Nachdem die Tsunami-Katastrophe Ende des vergangenen Jahres allein in Aceh mindestens 130 000 Menschenleben gefordert hatte, erhöhte sich der Druck auf die indonesische Regierung, eine Lösung für die verarmte Region zu finden. So könnte Präsident Susilo Bambang Yudhoyono einen erfolgreichen Friedensprozess in Aceh als Beweis für die Demokratisierung Indonesiens anführen, das in der Asean eine wichtigere Rolle spielen will.

Die Mehrheit der Menschen in Aceh scheint nach fast 30 Jahren bewaffneter Konflikte einen Frieden herbeizusehnen. In den Dörfern im Distrikt Aceh Jaya etwa gibt es kaum eine Familie, die von den alltäglichen Brutalitäten der Militärs und der indonesischen Polizei verschont geblieben wäre. So ist es nicht verwunderlich, wenn Mulyadi*, der als Übersetzer für eine der unzähligen NGO arbeitet, feststellt: »Alle Menschen in Aceh hassen das Militär. Wir hoffen, dass es bald aus der Provinz verschwindet.« Trotz einer verhaltenen Sympathie für die Kämpfer der Gam hofft er, dass der Krieg endgültig vorbei ist.

Dennoch bleibt er pessimistisch: »Es gab schon einige Versuche, diesen Konflikt zu beenden. Zuletzt hielt der Waffenstillstand gerade fünf Monate. Beide Seiten warten nur auf den ersten Fehler, und dann beginnt wieder alles von vorn. Außerdem brauchen die Militärs diesen Konflikt für Ausbildungszwecke. Die meisten hohen Militärs in Indonesien haben einen wichtigen Teil ihrer Karriere in Aceh absolviert, und der Konflikt in Aceh ist eine wichtige Einkommensquelle für das TNI.« Nur 30 Prozent seines Budgets werden von der Regierung bezahlt. Den Rest erwirtschaftet das Militär durch sein Firmenimperium, aber auch durch illegale Geschäfte wie Drogenhandel, Waffenschmuggel und Prostitution.

Auf der anderen Seite agieren unter dem Logo der Gam verschiedene kriminelle Gruppen. Im Gegensatz zu den politischen Führern haben sie kein Interesse an einem Frieden, der ihre lokale Macht gefährden würde. So kam es auch nach der Unterzeichnung des Friedensvertrages noch zu kleinen Zwischenfällen, die Zahl der Zusammenstöße zwischen Militärs und Guerilleros ist jedoch merklich zurückgegangen.

Spürbar sind die Veränderungen seit dem 15. August vor allem in den Dörfern im Hinterland und in den Bergen.

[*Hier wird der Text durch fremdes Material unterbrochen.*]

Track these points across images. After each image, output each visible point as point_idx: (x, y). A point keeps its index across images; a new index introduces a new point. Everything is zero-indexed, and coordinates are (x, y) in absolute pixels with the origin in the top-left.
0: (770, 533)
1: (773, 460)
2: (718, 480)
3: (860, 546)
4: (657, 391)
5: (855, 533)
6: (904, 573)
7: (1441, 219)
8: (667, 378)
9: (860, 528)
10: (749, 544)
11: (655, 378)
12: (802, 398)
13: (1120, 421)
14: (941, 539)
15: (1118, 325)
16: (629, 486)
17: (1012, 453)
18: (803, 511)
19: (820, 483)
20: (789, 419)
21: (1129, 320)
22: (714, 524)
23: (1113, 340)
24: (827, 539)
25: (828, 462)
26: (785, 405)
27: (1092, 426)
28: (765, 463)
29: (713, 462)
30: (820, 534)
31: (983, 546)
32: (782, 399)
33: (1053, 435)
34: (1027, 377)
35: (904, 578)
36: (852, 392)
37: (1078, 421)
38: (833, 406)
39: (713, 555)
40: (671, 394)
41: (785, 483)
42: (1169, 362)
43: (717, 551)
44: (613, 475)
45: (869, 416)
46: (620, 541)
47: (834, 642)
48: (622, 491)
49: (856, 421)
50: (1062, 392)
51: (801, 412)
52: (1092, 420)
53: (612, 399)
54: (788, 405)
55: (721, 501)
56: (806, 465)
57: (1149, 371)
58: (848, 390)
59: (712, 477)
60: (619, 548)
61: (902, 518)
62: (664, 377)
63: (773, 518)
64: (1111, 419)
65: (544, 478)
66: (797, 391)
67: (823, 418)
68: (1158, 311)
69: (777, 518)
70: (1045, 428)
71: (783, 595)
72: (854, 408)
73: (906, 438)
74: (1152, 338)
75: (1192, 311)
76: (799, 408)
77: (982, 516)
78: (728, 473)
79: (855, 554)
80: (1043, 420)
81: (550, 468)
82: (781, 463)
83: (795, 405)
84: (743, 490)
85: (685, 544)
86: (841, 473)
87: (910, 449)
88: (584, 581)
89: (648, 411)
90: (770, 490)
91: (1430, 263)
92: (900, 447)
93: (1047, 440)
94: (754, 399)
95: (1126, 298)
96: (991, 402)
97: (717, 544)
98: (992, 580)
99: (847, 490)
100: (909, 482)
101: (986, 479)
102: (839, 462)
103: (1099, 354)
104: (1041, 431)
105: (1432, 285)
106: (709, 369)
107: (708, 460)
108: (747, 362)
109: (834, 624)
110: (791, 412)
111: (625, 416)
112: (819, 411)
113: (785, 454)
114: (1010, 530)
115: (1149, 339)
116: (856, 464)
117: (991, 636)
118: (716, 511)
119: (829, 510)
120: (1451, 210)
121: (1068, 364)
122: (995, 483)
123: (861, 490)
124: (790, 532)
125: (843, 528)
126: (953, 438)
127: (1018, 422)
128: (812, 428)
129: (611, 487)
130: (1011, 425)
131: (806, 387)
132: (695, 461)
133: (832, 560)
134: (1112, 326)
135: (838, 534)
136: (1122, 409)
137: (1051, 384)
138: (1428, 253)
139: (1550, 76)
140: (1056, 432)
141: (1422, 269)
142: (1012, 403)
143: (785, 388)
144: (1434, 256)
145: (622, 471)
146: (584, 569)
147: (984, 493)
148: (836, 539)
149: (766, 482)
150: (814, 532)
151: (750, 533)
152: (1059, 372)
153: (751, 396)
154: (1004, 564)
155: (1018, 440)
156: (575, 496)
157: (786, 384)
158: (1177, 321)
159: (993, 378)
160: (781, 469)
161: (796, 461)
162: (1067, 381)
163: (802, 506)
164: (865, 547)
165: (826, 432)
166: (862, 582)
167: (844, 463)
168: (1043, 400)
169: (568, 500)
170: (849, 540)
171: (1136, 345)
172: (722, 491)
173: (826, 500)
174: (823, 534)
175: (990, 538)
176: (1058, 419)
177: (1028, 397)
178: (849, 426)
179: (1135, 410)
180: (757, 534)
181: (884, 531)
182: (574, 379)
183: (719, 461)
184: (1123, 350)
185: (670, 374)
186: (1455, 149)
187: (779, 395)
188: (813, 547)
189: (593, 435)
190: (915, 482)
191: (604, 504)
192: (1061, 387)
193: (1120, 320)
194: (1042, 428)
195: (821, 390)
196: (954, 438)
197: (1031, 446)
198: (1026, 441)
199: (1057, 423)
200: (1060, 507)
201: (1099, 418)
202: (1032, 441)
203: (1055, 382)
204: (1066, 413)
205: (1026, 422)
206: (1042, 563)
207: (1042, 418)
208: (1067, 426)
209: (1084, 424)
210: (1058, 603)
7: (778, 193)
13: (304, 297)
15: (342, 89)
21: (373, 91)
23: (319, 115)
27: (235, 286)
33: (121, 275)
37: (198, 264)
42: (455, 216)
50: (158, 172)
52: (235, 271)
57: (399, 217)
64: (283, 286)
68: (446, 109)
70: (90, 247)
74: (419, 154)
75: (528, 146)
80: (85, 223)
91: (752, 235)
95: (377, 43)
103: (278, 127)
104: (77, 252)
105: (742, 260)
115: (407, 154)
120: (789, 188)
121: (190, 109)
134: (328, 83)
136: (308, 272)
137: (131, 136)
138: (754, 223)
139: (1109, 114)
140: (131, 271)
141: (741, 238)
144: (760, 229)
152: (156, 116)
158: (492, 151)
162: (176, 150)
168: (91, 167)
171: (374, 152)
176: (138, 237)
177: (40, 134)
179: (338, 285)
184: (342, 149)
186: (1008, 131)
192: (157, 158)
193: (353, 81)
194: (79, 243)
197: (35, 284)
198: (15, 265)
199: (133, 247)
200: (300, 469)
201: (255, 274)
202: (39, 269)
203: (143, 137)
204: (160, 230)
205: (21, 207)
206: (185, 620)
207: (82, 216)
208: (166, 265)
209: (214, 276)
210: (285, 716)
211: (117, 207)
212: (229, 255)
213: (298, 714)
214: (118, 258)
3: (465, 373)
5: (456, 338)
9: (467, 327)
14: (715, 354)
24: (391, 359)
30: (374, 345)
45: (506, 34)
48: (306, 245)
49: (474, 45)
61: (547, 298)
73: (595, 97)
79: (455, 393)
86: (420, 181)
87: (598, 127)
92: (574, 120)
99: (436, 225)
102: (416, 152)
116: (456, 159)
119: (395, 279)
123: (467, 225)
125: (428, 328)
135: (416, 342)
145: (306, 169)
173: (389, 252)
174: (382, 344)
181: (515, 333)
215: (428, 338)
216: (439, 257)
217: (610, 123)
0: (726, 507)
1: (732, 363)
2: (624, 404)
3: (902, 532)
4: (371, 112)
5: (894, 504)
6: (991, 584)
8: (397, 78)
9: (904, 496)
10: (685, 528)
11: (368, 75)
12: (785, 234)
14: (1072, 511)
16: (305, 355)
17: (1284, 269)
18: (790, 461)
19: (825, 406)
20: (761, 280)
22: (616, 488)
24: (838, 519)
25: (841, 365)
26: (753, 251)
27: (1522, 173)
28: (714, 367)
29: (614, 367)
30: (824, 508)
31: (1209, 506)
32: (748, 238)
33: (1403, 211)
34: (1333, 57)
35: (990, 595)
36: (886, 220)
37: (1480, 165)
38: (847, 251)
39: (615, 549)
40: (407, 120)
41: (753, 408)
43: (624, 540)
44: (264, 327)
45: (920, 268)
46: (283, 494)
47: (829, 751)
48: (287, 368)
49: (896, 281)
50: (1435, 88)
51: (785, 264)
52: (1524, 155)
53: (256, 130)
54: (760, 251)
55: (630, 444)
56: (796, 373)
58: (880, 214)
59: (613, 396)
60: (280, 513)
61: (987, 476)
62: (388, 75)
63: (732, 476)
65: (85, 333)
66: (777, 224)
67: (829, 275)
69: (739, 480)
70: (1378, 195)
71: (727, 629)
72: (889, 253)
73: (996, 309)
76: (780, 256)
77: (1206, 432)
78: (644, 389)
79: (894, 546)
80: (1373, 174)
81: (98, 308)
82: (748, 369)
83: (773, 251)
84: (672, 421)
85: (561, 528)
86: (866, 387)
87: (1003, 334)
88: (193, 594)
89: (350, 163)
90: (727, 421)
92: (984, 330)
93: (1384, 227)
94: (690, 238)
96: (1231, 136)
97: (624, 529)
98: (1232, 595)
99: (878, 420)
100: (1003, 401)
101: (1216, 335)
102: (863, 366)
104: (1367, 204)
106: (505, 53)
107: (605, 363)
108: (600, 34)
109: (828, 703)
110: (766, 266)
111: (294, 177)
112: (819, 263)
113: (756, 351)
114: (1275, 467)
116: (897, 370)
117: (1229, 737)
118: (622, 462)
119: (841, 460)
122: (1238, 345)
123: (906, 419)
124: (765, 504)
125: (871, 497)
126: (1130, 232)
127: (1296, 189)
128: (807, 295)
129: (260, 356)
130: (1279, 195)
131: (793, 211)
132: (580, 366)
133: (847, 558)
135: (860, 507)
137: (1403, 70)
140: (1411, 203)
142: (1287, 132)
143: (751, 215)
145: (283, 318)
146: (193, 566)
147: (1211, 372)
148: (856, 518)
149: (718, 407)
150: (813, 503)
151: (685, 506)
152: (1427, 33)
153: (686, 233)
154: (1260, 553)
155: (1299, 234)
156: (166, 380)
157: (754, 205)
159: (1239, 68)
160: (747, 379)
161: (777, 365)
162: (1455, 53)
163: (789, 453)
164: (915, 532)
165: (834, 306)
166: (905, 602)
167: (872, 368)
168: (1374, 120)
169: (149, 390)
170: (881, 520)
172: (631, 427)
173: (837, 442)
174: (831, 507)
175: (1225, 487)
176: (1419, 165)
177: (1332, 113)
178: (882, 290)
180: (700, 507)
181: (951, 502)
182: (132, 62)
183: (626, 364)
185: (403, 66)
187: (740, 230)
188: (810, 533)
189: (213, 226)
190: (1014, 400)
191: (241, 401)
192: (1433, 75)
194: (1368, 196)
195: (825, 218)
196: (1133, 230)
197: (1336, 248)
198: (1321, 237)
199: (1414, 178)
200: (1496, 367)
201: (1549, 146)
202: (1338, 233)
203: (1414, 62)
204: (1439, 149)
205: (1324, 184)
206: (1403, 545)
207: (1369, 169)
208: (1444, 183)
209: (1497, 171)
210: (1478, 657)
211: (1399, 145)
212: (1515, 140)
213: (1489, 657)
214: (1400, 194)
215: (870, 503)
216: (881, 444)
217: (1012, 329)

Die Kämpfer der Gam, die sich zum Teil jahrelang im Dschungel versteckt hielten, können sich wieder frei bewegen und die vielen Kontrollposten des TNI ungestört passieren. Und in den vergangenen Wochen sind die meisten der 1 400 Gefangenen, die bis Ende August amnestiert wurden, heimgekehrt.

Sofyan* wurde nach einer Denunziation verhaftet und zwei Monate lang in einer Polizeistation gefoltert. Die Polizei erzwang ein Geständnis, ein Gericht verurteilte ihn zu dreieinhalb Jahren Gefängnis. Nach 14 Monaten Haft auf Java kam er frei. »Die Menschen in den Dörfern sind sehr froh, dass die meisten Gefangenen freigelassen wurden, und deswegen feiern wir heute zusammen meine Rückkehr«, sagt er nach einer kleinen Zeremonie in seinem Dorf. Doch er zweifelt am Erfolg des Friedensprozesses: »Niemand kann der indonesischen Regierung vertrauen. Die hat sich noch nie an ihre Versprechen gehalten.«

Er hofft, dass »die Bevölkerung in Aceh nicht weiter in Armut leben muss, sondern allen ein Teil des Reichtums der Provinz zugute kommt. Ich glaube, dass dies in einem unabhängigen Aceh möglich wäre.« Doch selbst wenn der Friedensvertrag hält, ist es wahrscheinlicher, dass die politische und ökonomische Macht allenfalls von einer anderen, nicht weniger korrupten und autoritären Führungsschicht übernommen wird.